A few more days passed much the same. Joliffe worked another afternoon with Piers and his fellow devils, after which Burbage declared himself satisfied and ready to use them. Talk among Basset, Ellis, and Gil told their play was shaping the way Basset intended, and on the whole Sendell was pleased with his. All of that was something to set to the good against the fact that Joliffe’s daily wanderings around Coventry got him nothing new of any use. Given that, he was uncertain whether he was pleased or not the morning in the market crowd along Broadgate he found Sebastian looking back at him over one shoulder, meeting his gaze only long enough to give a single sharp nod before melding out of sight into the crowd, leaving Joliffe to guess where to meet him.
The chapel in St. Michael’s church was somewhat nearer than the tavern in Palmer Lane, but with all the talk they would likely need between them, the tavern was the more likely place, and Joliffe twisted around by way of Butcher and Ironmonger Rows, always with an eye out for anyone who might be following him but seeing no one until he paused to buy a handful of strawberries from a woman’s basket, giving him chance for a careful glance around. He glimpsed Sebastian a few hayforks’ lengths behind him, using a chattering pair of broad housewives as a moving screen. Joliffe moved on, eating strawberries, dropping the stems into the stone-lined runnel down the middle of the street to be washed away in the next rain, and giving no sign he had seen Sebastian. But when three apprentices, probably escaped from their duties and making the most of their freedom before retribution overtook them, came barreling down the narrow street, crowding and jostling among the shoppers, Joliffe took the chance of being briefly out of Sebastian’s sight to snatch off his cap, thrust it into the front of his doublet, pull out another of a different color, and jam it on his head at a different slant than he had worn the first, at the same time spinning sideways to seem intent on an array of shoes laid out for sale on the nearest shop’s board.
The man behind his goods looked at him, rightly startled by the cap-switching.
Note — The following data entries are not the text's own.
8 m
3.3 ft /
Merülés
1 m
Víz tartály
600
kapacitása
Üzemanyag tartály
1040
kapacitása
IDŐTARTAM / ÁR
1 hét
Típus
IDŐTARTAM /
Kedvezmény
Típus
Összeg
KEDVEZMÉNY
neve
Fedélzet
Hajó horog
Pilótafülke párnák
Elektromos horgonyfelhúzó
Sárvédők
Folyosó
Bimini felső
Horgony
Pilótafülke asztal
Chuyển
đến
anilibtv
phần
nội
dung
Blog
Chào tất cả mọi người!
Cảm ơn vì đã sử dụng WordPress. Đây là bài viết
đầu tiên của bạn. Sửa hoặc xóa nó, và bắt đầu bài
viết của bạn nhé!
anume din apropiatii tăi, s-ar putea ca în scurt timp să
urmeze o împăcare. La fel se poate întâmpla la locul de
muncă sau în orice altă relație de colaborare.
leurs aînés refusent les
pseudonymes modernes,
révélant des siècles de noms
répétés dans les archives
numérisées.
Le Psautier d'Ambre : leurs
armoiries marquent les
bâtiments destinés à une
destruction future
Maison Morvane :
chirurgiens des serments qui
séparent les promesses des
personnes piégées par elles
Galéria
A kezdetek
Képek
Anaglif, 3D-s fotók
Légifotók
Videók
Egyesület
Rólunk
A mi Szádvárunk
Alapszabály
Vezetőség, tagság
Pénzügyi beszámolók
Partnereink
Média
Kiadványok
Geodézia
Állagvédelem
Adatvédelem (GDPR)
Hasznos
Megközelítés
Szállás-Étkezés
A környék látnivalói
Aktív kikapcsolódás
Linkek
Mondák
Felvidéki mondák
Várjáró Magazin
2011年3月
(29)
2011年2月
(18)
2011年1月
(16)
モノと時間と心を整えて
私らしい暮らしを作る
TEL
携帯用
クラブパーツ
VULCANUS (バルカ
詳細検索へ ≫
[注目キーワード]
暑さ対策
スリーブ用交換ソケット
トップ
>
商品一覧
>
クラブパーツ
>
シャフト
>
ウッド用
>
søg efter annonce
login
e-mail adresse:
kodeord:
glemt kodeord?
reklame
Joliffe gave him a deliberately merry grin and conspiratorial shrug and twitch of the head toward the street behind him, to show he was playing some manner of jest. The man grinned back, accepting that, which freed Joliffe to watch from the corner of his eyes as Sebastian went past, craning to find him somewhere ahead but probably not worried, likely certain by now that Joliffe had to be heading for the tavern.
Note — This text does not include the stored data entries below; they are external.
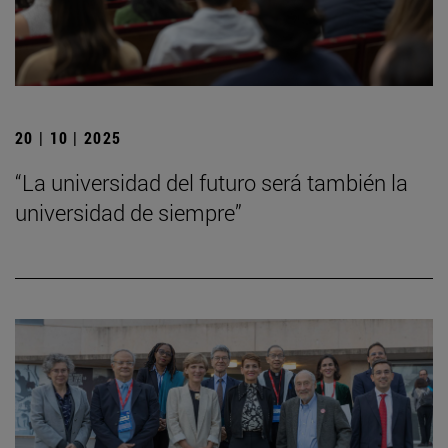
20 | 10 | 2025
“La universidad del futuro será también la
universidad de siempre”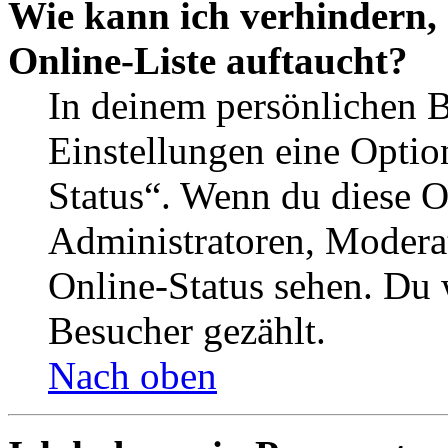
Wie kann ich verhindern,
Online-Liste auftaucht?
In deinem persönlichen B
Einstellungen eine Optio
Status“. Wenn du diese O
Administratoren, Moderat
Online-Status sehen. Du w
Besucher gezählt.
Nach oben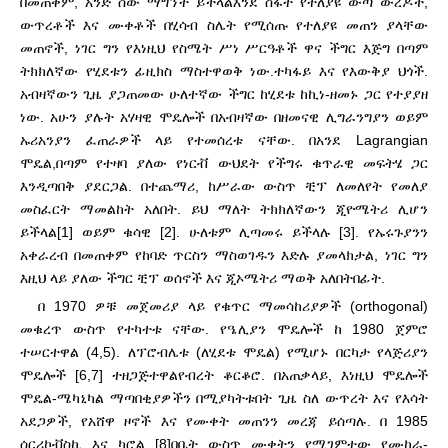
በመጠቀም, አንድ ሰው ማግኘት ይችላል
እንደ ስፋት የተለያዩ ውጣ ውረዶች,
ውጥረቶች እና ሙቀቶች በሂሳብ ስሌት የሚሰጡ የተለያዩ መጠን ያላቸው
መጠኖች, ነገር ግን የእነዚህ የስሜት ሥነ ሥርዓቶች ዋና ችግር እጅግ በጣም
ትክክለኛው የሂደቱን ፊዚክስ ማስተዋወቅ ነው.
ተካፋይ እና የእውቅያ ህጎች.
አብዛኛውን ጊዜ ያጋጠመው ሁለተኛው ችግር ከሂደቱ ከኪነ-ዘመኑ ጋር የተያያዘ
ነው. አሁን ያሉት አሃዛዊ ሞዴሎች በአብዛኛው በዘመናዊ ሊግራንግያን ወይም
ኡሪአንያን ፈጠራዎች ላይ የተመሰረቱ ናቸው. በአንደ Lagrangian
ሞዴል,
በጣም የተዛባ ያለው የነርቭ ውህደት የችግሩ ቁጥራዊ መፍትሄ ጋር
እንዲጣበቅ ያደርጋል. በተጨማሪ, ከሥራው ውስጥ ቺፕ ለመለየት የመለያ
መስፈርት ማመልከት አለበት. ይህ ማለት ትክክለኛውን ጂዮሜትሪ ሊሆን
ይችላል
[1] ወይም ቁሳዊ [2]. ሁለቱም ሊጣመሩ ይችላሉ [3]. የኡሩጉያንን
አቀራረብ በመጠቀም የከባድ ጥርስን ማስወገዱን እድሉ ያመላክታል, ነገር ግን
እዚህ ላይ ያለው ችግር ቺፕ ወሰኖች እና ጂኦሜትሪ ማወቅ አለበት
በፊት.
በ 1970 ዎቹ መጀመሪያ ላይ የቁጥር ማመሳከሪያዎች (orthogonal)
መቁረጥ ውስጥ የተካተቱ ናቸው. የዔሊያን ሞዴሎች ከ 1980 ጀምሮ
ተሠርተዋል (4,5). ለፕሮብሌቱ (ለሂደቱ ሞዴል) የሚሆኑ በርካታ የላጅሪያን
ሞዴሎች [6,7] ተዘጋጅተዋል
የብረት ቆርቆሮ. በአጠቃላይ, እነዚህ ሞዴሎች
ሞዴል-ሜካኒካል ማጣበቂያዎችን በሚያካትቱበት ጊዜ ስለ ውጥረት እና የእሳት
አደጋዎች, የአሸዋ ዞኖች እና የሙቀት መጠንን መረጃ ይሰጣሉ. በ 1985
ሰርሪኮቭስኪ እና ካሮል [8]
በቤት ውስጥ ሙቀትን የሚገምተው የሙከራ-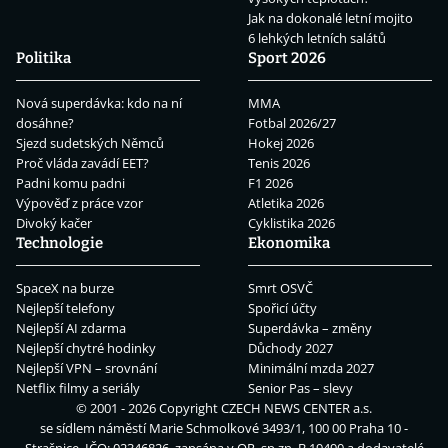
Jak na dokonalé letní mojito
6 lehkých letních salátů
Politika
Sport 2026
Nová superdávka: kdo na ní
MMA
dosáhne?
Fotbal 2026/27
Sjezd sudetských Němců
Hokej 2026
Proč vláda zavádí EET?
Tenis 2026
Padni komu padni
F1 2026
Výpověď z práce vzor
Atletika 2026
Divoký kačer
Cyklistika 2026
Technologie
Ekonomika
SpaceX na burze
Smrt OSVČ
Nejlepší telefony
Spořicí účty
Nejlepší AI zdarma
Superdávka – změny
Nejlepší chytré hodinky
Důchody 2027
Nejlepší VPN – srovnání
Minimální mzda 2027
Netflix filmy a seriály
Senior Pas – slevy
© 2001 - 2026 Copyright
CZECH NEWS CENTER a.s.
se sídlem náměstí Marie Schmolkové 3493/1, 100 00 Praha 10 -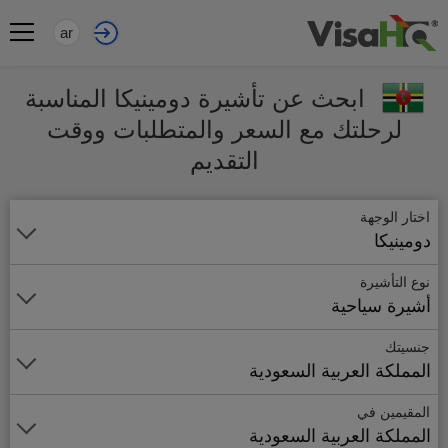
ar
ابحث عن تأشيرة دومينيكا المناسبة
لرحلتك مع السعر والمتطلبات ووقت
التقديم
اختار الوجهة
دومينيكا
نوع التأشيرة
أشيرة سياحية
جنسيتك
المملكة العربية السعودية
المقيمين في
المملكة العربية السعودية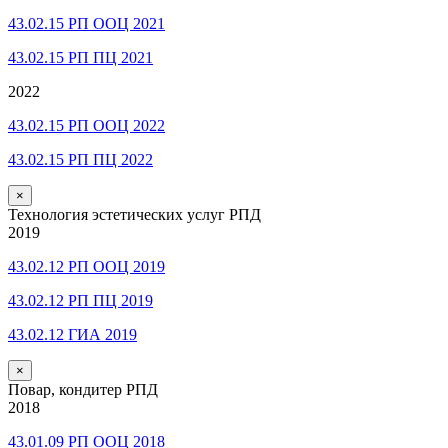
43.02.15 РП ООЦ 2021
43.02.15 РП ПЦ 2021
2022
43.02.15 РП ООЦ 2022
43.02.15 РП ПЦ 2022
×
Технология эстетических услуг РПД
2019
43.02.12 РП ООЦ 2019
43.02.12 РП ПЦ 2019
43.02.12 ГИА 2019
×
Повар, кондитер РПД
2018
43.01.09 РП ООЦ 2018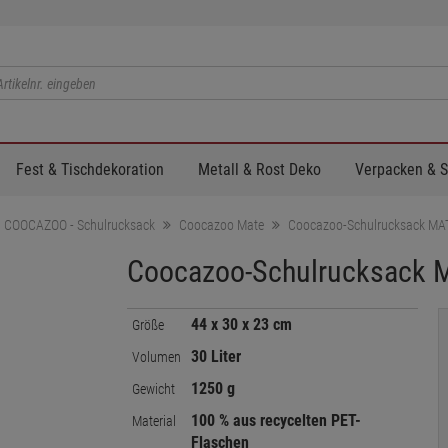
Fest & Tischdekoration
Metall & Rost Deko
Verpacken & 
COOCAZOO - Schulrucksack
Coocazoo Mate
Coocazoo-Schulrucksack MA
Coocazoo-Schulrucksack 
44 x 30 x 23 cm
Größe
30 Liter
Volumen
1250 g
Gewicht
100 % aus recycelten PET-
Material
Flaschen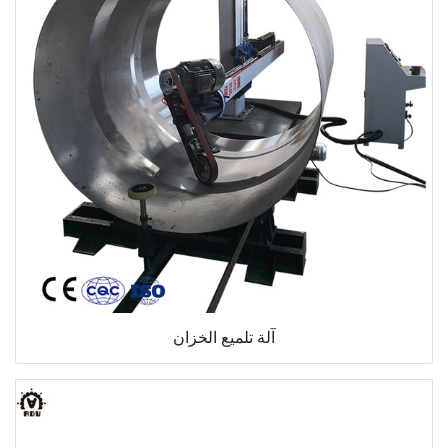
آلة تلميع الخزان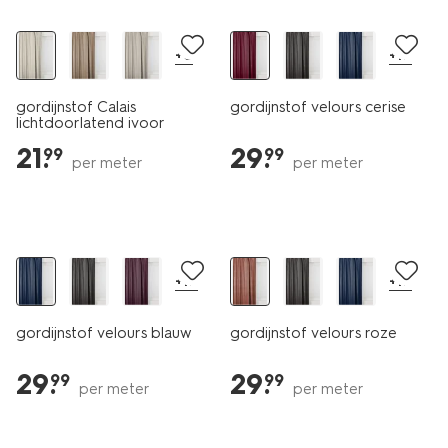
+6
+17
gordijnstof Calais
gordijnstof velours cerise
lichtdoorlatend ivoor
21
.
29
.
99
99
per meter
per meter
+17
+17
gordijnstof velours blauw
gordijnstof velours roze
29
.
29
.
99
99
per meter
per meter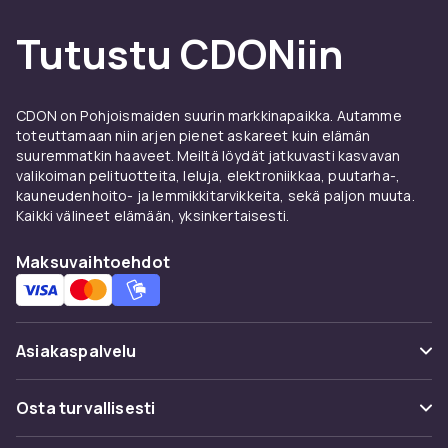
Tutustu CDONiin
CDON on Pohjoismaiden suurin markkinapaikka. Autamme
toteuttamaan niin arjen pienet askareet kuin elämän
suuremmatkin haaveet. Meiltä löydät jatkuvasti kasvavan
valikoiman pelituotteita, leluja, elektroniikkaa, puutarha-,
kauneudenhoito- ja lemmikkitarvikkeita, sekä paljon muuta.
Kaikki välineet elämään, yksinkertaisesti.
Maksuvaihtoehdot
Asiakaspalvelu
Usein kysyttyä (UKK)
Osta turvallisesti
Seuraa pakettia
Sharing another grin with the shopkeeper, Joliffe changed back to his first cap and set off after Sebastian in his turn. The cap-switching was an old but simple ruse. Sebastian would guess he had done it as soon as Joliffe overtook him, but Joliffe saw no point in having Sebastian know what other cap—or anything else, come to that—he might have to his use. Not if there was no need of Sebastian knowing.